### Problem description:
Search the data for the word "Garden" and copy every line that contains it.

[Entries provided Boundary: Start]

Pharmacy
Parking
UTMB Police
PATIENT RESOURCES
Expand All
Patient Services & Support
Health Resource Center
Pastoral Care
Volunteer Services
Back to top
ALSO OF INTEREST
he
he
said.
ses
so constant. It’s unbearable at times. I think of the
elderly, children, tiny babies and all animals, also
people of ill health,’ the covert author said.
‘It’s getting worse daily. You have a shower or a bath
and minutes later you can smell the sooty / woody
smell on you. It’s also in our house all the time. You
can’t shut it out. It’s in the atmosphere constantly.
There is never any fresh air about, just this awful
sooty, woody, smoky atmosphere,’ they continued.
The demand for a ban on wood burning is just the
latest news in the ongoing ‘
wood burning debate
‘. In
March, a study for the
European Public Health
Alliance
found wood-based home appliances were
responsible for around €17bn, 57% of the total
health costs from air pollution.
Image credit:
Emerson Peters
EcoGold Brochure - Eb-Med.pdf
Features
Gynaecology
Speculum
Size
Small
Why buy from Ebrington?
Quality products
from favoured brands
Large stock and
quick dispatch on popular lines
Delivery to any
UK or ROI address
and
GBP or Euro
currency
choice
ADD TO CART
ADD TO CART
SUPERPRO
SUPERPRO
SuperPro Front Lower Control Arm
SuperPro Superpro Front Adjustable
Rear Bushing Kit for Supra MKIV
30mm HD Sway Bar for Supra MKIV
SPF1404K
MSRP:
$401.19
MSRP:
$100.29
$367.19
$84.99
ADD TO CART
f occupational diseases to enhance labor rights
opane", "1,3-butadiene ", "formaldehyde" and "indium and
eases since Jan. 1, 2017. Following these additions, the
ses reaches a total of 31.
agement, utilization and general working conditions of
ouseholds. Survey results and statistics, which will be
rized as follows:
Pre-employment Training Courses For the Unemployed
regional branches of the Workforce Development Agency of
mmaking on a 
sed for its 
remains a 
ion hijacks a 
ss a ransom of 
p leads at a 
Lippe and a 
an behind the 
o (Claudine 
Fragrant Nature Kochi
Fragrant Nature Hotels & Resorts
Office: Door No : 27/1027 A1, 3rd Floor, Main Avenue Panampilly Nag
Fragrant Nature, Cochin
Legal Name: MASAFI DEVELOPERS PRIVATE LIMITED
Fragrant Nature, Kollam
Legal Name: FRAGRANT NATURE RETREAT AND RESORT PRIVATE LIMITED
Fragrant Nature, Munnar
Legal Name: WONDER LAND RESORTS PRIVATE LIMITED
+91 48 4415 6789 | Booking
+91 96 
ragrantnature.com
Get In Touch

[Entries provided Boundary: End]
[Entries provided Boundary: Start]

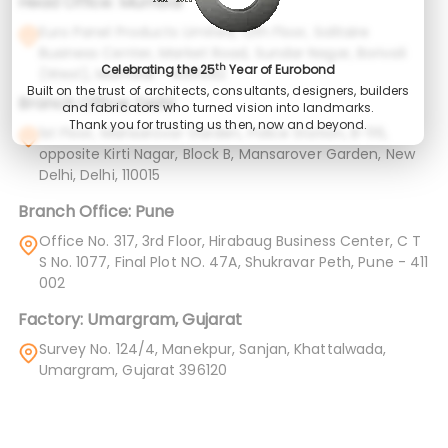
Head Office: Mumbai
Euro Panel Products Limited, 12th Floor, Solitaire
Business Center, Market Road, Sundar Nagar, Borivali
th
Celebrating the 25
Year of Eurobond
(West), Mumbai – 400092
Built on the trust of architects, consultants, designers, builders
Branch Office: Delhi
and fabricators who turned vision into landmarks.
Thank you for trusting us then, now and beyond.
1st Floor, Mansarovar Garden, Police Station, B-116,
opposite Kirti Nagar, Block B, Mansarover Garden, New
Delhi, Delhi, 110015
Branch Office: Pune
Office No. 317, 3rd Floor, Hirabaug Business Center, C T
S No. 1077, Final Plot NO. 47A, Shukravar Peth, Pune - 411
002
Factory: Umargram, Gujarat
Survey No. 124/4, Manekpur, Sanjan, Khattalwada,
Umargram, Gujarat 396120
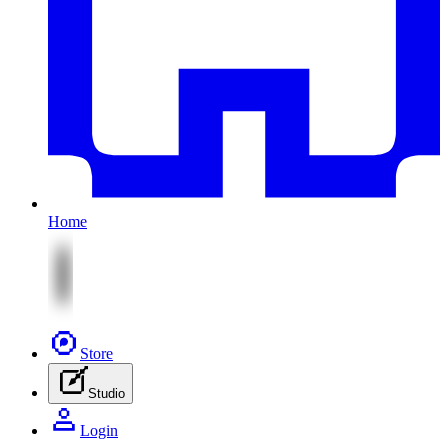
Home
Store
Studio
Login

[Entries provided Boundary: End]

### Response area:
1st Floor, Mansarovar Garden, Police Station, B-116,
opposite Kirti Nagar, Block B, Mansarover Garden, New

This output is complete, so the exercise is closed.